- [WHAT TO PRODUCE]: Reproduce every line of the entries below word for word, in the same order.

## Start

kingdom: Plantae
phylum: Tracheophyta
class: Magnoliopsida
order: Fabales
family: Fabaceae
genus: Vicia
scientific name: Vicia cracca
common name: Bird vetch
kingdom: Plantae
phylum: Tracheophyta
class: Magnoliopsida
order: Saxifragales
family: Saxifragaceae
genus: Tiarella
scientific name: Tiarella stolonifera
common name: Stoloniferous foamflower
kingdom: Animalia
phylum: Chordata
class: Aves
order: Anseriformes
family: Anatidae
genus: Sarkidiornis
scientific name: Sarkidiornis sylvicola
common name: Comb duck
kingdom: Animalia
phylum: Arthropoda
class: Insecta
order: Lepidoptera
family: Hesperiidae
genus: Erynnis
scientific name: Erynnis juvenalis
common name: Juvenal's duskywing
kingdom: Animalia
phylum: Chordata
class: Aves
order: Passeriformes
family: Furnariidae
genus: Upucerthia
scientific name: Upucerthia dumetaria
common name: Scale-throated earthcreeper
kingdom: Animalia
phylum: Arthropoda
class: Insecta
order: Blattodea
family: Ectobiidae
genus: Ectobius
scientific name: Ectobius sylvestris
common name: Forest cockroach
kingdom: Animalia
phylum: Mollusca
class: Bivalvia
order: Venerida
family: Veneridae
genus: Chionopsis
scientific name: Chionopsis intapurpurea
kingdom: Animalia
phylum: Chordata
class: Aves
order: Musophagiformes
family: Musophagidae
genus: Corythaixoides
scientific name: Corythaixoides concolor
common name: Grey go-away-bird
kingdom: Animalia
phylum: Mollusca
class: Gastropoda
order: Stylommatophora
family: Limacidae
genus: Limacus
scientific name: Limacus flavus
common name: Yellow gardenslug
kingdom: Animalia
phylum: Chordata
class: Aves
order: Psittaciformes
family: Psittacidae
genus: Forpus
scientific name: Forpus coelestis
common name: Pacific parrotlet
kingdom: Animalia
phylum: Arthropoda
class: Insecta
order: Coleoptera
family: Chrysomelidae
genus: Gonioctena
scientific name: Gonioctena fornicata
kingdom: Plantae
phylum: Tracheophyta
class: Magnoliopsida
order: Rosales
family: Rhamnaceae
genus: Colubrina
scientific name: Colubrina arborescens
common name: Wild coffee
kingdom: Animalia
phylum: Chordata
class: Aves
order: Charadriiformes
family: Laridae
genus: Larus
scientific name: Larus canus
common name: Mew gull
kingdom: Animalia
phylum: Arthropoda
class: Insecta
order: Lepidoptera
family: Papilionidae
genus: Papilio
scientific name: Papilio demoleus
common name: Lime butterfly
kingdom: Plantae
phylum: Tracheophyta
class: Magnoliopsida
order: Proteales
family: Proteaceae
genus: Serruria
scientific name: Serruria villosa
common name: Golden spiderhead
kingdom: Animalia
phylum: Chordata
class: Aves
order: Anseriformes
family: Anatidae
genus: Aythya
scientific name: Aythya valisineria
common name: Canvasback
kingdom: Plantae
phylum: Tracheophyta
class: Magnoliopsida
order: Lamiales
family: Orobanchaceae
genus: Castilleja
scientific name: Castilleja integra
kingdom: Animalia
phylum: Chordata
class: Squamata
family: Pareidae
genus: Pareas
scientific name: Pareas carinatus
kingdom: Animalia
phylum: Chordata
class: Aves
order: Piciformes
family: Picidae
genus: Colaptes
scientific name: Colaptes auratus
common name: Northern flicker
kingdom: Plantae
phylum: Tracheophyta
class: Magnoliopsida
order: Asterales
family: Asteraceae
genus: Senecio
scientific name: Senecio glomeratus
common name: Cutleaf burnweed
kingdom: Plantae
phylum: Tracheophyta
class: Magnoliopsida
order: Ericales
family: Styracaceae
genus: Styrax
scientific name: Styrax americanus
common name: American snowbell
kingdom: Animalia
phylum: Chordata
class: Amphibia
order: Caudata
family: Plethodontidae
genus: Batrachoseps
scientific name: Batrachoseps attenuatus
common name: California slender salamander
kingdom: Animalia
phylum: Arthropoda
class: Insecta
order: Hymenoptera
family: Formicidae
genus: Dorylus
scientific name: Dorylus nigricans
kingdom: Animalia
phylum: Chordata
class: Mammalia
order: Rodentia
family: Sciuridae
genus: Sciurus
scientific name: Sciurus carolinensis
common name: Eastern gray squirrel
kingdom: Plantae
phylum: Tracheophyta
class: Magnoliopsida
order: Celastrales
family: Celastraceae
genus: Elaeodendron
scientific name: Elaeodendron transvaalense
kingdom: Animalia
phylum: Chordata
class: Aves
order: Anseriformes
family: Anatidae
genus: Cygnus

## End

- [OUTPUT OF THE TASK]:
kingdom: Plantae
phylum: Tracheophyta
class: Magnoliopsida
order: Fabales
family: Fabaceae
genus: Vicia
scientific name: Vicia cracca
common name: Bird vetch
kingdom: Plantae
phylum: Tracheophyta
class: Magnoliopsida
order: Saxifragales
family: Saxifragaceae
genus: Tiarella
scientific name: Tiarella stolonifera
common name: Stoloniferous foamflower
kingdom: Animalia
phylum: Chordata
class: Aves
order: Anseriformes
family: Anatidae
genus: Sarkidiornis
scientific name: Sarkidiornis sylvicola
common name: Comb duck
kingdom: Animalia
phylum: Arthropoda
class: Insecta
order: Lepidoptera
family: Hesperiidae
genus: Erynnis
scientific name: Erynnis juvenalis
common name: Juvenal's duskywing
kingdom: Animalia
phylum: Chordata
class: Aves
order: Passeriformes
family: Furnariidae
genus: Upucerthia
scientific name: Upucerthia dumetaria
common name: Scale-throated earthcreeper
kingdom: Animalia
phylum: Arthropoda
class: Insecta
order: Blattodea
family: Ectobiidae
genus: Ectobius
scientific name: Ectobius sylvestris
common name: Forest cockroach
kingdom: Animalia
phylum: Mollusca
class: Bivalvia
order: Venerida
family: Veneridae
genus: Chionopsis
scientific name: Chionopsis intapurpurea
kingdom: Animalia
phylum: Chordata
class: Aves
order: Musophagiformes
family: Musophagidae
genus: Corythaixoides
scientific name: Corythaixoides concolor
common name: Grey go-away-bird
kingdom: Animalia
phylum: Mollusca
class: Gastropoda
order: Stylommatophora
family: Limacidae
genus: Limacus
scientific name: Limacus flavus
common name: Yellow gardenslug
kingdom: Animalia
phylum: Chordata
class: Aves
order: Psittaciformes
family: Psittacidae
genus: Forpus
scientific name: Forpus coelestis
common name: Pacific parrotlet
kingdom: Animalia
phylum: Arthropoda
class: Insecta
order: Coleoptera
family: Chrysomelidae
genus: Gonioctena
scientific name: Gonioctena fornicata
kingdom: Plantae
phylum: Tracheophyta
class: Magnoliopsida
order: Rosales
family: Rhamnaceae
genus: Colubrina
scientific name: Colubrina arborescens
common name: Wild coffee
kingdom: Animalia
phylum: Chordata
class: Aves
order: Charadriiformes
family: Laridae
genus: Larus
scientific name: Larus canus
common name: Mew gull
kingdom: Animalia
phylum: Arthropoda
class: Insecta
order: Lepidoptera
family: Papilionidae
genus: Papilio
scientific name: Papilio demoleus
common name: Lime butterfly
kingdom: Plantae
phylum: Tracheophyta
class: Magnoliopsida
order: Proteales
family: Proteaceae
genus: Serruria
scientific name: Serruria villosa
common name: Golden spiderhead
kingdom: Animalia
phylum: Chordata
class: Aves
order: Anseriformes
family: Anatidae
genus: Aythya
scientific name: Aythya valisineria
common name: Canvasback
kingdom: Plantae
phylum: Tracheophyta
class: Magnoliopsida
order: Lamiales
family: Orobanchaceae
genus: Castilleja
scientific name: Castilleja integra
kingdom: Animalia
phylum: Chordata
class: Squamata
family: Pareidae
genus: Pareas
scientific name: Pareas carinatus
kingdom: Animalia
phylum: Chordata
class: Aves
order: Piciformes
family: Picidae
genus: Colaptes
scientific name: Colaptes auratus
common name: Northern flicker
kingdom: Plantae
phylum: Tracheophyta
class: Magnoliopsida
order: Asterales
family: Asteraceae
genus: Senecio
scientific name: Senecio glomeratus
common name: Cutleaf burnweed
kingdom: Plantae
phylum: Tracheophyta
class: Magnoliopsida
order: Ericales
family: Styracaceae
genus: Styrax
scientific name: Styrax americanus
common name: American snowbell
kingdom: Animalia
phylum: Chordata
class: Amphibia
order: Caudata
family: Plethodontidae
genus: Batrachoseps
scientific name: Batrachoseps attenuatus
common name: California slender salamander
kingdom: Animalia
phylum: Arthropoda
class: Insecta
order: Hymenoptera
family: Formicidae
genus: Dorylus
scientific name: Dorylus nigricans
kingdom: Animalia
phylum: Chordata
class: Mammalia
order: Rodentia
family: Sciuridae
genus: Sciurus
scientific name: Sciurus carolinensis
common name: Eastern gray squirrel
kingdom: Plantae
phylum: Tracheophyta
class: Magnoliopsida
order: Celastrales
family: Celastraceae
genus: Elaeodendron
scientific name: Elaeodendron transvaalense
kingdom: Animalia
phylum: Chordata
class: Aves
order: Anseriformes
family: Anatidae
genus: Cygnus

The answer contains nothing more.